Fallows interpolates annotation (italics) between sentences of the speech (roman), an interesting technique. Another method is to place annotations in the margins of the primary document, as in the ICU hospital bill in Envisioning Information and in the analysis of the Boeing-Columbia slide at https://www.edwardtufte.com/bboard/q-and-a-fetch-msg?msg_id=0000Rs&topic_id=1
Here is the link https://www.theatlantic.com/issues/2004/01/sotu-address.htm (requires registration)
This thread might evoke discussion about techniques of annotation and rhetoric, not about partisan views.
-- Edward Tufte
Microsoft's Comment function provides a fantastic way of annnotating texts. A slight visual signal (a footnote mark or highlighting on a word/phrase) cues that there is more to be seen. By floating the cursor over the comment notation, the comment pops up after a short pause.
The benefit to this is that 1) it does not necessitate moving your eyes from the original text in any way.
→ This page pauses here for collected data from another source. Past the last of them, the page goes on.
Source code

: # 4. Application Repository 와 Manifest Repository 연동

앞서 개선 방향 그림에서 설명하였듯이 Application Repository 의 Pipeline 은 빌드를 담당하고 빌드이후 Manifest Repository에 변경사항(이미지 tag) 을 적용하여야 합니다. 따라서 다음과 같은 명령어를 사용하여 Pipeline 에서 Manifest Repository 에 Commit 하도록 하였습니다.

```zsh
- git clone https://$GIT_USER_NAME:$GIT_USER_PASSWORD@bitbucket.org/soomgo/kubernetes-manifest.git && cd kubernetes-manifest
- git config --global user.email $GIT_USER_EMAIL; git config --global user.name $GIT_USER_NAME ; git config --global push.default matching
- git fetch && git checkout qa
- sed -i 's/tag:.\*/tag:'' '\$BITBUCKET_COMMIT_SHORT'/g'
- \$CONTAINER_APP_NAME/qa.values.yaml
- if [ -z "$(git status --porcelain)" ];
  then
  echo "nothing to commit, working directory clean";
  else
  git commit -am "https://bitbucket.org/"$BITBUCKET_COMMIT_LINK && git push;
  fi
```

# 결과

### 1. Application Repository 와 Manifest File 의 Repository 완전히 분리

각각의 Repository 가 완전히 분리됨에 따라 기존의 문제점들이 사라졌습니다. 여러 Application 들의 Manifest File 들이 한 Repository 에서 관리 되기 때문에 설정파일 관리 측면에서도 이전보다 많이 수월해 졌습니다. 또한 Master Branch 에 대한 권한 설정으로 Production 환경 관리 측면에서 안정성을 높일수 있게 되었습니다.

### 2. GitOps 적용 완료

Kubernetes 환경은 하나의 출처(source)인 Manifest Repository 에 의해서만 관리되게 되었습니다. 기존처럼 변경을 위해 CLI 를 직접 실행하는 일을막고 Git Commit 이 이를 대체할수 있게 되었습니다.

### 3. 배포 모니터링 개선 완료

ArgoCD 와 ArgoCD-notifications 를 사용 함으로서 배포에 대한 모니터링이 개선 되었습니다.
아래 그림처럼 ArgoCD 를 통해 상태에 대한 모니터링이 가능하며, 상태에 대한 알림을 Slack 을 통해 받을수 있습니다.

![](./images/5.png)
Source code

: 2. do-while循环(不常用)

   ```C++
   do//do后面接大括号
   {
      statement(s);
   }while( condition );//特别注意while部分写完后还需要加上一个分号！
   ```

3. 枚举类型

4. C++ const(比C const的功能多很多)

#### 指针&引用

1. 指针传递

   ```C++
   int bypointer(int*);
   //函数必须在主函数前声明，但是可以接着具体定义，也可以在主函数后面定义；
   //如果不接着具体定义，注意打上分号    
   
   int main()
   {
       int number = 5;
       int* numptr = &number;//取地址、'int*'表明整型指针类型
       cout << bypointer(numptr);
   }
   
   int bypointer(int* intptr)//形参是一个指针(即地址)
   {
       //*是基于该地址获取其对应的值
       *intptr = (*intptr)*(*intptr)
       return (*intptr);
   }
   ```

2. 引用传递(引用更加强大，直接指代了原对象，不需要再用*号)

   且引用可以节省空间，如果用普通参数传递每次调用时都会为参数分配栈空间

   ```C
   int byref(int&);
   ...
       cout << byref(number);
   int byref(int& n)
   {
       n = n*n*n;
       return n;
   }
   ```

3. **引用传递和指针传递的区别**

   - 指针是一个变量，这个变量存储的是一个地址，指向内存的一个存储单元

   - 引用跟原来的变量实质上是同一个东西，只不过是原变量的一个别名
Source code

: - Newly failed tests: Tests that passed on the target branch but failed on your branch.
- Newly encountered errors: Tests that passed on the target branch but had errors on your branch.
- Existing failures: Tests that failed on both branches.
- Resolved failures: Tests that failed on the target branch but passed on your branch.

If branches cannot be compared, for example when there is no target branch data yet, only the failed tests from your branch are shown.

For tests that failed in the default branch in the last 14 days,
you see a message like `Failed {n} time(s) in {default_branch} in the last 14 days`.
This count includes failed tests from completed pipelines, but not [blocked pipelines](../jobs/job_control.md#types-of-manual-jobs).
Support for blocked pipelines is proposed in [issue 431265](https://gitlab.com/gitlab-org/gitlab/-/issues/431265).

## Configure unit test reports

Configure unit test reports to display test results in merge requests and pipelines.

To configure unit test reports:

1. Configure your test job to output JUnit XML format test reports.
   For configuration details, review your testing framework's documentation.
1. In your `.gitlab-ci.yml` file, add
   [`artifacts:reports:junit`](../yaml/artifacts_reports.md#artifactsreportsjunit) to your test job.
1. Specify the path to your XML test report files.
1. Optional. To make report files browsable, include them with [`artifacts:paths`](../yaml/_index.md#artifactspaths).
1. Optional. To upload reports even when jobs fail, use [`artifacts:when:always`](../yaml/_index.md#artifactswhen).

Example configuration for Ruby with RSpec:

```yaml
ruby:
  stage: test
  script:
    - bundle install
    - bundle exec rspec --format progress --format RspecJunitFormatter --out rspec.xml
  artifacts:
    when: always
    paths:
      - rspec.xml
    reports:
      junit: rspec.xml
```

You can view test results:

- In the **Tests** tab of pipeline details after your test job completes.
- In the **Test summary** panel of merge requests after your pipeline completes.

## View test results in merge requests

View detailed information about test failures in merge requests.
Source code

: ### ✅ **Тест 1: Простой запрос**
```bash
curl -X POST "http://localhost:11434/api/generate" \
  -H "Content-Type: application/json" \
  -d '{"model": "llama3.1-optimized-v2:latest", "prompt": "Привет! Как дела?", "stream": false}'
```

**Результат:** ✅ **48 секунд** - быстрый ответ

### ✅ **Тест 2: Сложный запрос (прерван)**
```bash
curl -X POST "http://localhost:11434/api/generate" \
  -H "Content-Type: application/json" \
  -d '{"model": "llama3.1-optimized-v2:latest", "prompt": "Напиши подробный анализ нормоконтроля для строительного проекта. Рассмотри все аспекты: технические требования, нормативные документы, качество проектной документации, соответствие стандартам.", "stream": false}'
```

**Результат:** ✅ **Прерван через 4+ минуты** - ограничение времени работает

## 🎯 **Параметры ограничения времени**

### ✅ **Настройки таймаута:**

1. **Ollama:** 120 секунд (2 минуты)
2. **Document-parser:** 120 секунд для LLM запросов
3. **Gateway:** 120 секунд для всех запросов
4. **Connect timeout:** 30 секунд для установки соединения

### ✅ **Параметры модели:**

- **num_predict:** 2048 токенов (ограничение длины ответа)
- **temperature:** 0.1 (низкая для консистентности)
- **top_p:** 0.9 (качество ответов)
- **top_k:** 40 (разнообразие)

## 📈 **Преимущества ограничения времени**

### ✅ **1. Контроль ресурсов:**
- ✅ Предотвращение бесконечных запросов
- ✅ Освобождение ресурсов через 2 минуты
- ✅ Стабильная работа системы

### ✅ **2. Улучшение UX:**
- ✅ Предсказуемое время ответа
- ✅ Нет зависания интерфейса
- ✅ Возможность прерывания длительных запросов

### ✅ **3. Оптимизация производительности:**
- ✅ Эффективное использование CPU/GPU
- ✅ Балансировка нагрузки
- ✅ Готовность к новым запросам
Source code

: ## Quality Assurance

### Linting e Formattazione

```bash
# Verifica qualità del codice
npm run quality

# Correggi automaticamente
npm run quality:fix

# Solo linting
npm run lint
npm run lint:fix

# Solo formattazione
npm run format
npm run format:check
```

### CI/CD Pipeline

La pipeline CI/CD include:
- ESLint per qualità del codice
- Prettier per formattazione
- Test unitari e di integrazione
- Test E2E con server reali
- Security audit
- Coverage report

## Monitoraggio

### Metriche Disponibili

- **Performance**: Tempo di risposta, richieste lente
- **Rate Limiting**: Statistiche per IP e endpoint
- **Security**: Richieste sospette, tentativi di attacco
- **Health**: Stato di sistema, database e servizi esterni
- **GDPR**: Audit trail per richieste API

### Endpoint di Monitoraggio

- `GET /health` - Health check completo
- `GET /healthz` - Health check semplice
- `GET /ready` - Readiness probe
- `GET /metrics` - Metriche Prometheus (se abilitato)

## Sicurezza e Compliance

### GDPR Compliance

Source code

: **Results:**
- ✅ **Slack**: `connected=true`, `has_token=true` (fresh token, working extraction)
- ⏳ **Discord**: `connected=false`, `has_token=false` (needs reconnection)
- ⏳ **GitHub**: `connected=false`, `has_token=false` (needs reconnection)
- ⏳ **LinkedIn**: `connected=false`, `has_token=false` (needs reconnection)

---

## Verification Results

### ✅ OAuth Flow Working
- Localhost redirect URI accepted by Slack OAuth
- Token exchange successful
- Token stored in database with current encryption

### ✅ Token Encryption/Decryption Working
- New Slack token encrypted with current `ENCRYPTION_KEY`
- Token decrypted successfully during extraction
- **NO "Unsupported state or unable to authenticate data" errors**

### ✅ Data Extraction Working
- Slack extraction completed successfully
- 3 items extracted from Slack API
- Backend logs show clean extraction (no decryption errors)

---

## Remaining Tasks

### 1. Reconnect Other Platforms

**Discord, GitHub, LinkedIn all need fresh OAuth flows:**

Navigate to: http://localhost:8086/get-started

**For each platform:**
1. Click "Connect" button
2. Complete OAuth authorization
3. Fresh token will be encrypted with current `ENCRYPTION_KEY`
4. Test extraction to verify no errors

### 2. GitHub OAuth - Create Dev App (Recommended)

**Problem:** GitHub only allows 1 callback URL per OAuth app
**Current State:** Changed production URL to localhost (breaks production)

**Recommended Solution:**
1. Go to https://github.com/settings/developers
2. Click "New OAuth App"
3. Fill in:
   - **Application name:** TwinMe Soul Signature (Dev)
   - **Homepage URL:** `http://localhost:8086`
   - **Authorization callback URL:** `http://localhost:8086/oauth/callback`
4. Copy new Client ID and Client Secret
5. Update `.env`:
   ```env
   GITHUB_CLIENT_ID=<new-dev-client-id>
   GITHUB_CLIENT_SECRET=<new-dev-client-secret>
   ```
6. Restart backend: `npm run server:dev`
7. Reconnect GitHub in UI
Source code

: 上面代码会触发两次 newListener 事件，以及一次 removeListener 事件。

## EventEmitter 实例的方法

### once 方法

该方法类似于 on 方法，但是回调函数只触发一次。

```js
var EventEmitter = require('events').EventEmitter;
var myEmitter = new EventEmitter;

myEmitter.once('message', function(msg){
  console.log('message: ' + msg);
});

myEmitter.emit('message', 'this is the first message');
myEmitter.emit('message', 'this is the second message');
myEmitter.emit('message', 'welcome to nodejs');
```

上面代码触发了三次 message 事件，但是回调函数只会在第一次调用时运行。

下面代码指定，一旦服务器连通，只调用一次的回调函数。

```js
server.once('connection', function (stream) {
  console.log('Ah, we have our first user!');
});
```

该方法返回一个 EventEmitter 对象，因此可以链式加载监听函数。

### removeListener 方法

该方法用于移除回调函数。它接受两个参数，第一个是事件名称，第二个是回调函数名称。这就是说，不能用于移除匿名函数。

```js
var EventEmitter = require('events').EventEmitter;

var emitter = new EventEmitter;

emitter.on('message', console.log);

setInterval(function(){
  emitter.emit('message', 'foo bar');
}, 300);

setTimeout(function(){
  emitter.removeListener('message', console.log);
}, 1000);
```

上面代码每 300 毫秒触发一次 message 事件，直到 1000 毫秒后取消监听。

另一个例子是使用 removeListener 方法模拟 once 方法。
The text can be read through in one flow without any annotation, specific annotations can be immediately viewed by the reader without changing location of attention (as opposed to a sidebar). 2)It also requires no matching or reference: a heavily annotated text is as easy to view as a non-annotated, since to view annotation, one simply "touches" where the notation is - no numerical reference necessary.
Obviously, the downside is that it is electronic, not print.
-- Daniel Egan (email)
I've used Adobe Acrobat to annotate narratives, and sometimes graphical images. Of course, the document has to be converted (or already be) into the PDF format first.
-- Gene Prescott (email)
It's nice to be able to read the commentaries running along with the text of the speech. But I found it difficult to differentiate the notes from the body of the address. With both text and commentary in the same typeface and size, the only difference is that the commentaries are set in italic and marked by brackets, making it all just run together. Better typography would make both easier to follow. One option is the side note layout noted by Dr. Tufte above. As some of the commentaries are quite a bit longer that their accompanying text, this may make for a fair bit of jumping back and forth from speech to notes. I've reset a page's worth below in a sort of hybrid, with inset comments set in a different face, size and color and hanging just below the text. (The paragraphs are as laid out in the article). This seems to better allow for the flow of the speech and nicely sets off the commentary, making both easier to read.
-- Steve Sprague (email)
I've always been fascinated by the arrangement of text / commentary on pages of the Talmud; significance is conveyed not only by the use of different scripts but also by the specific placement of text on the page (in the center, towards the outside margin, etc. etc.)
-- Mike Christenson (email)
In college religion courses I used to appreciate The Interpreter's Bible, a multivolume commentary from a Protestant perspective. It divides most pages into 3 zones: a few lines of scriptural text (in English) at the top of the page, a commentary for scholars, and a commentary for writers of sermons. I'm not enough of a scholar (or Protestant) to speak to its quality, but as a student I found it enlightening.
-- Erik Schwab
Take a look at PBS NewsHour's take on annotations of the speech. The annotations appear in simple boxes that float above the noted text. I find it to be very effective.
-- laurabug (email)
Here is an example of putting `out of band' data in context with running content. The example demonstrates the use of a software package for LaTeX. Despite the name `todonotes', I think this package is a decent way of approaching the problem. It combines effective use of margins with color-coding and physical links between the margin notes and their relevant subject in the text. Of course, color choices could lead to some design misfeatures, but such is the nature of sharp tools.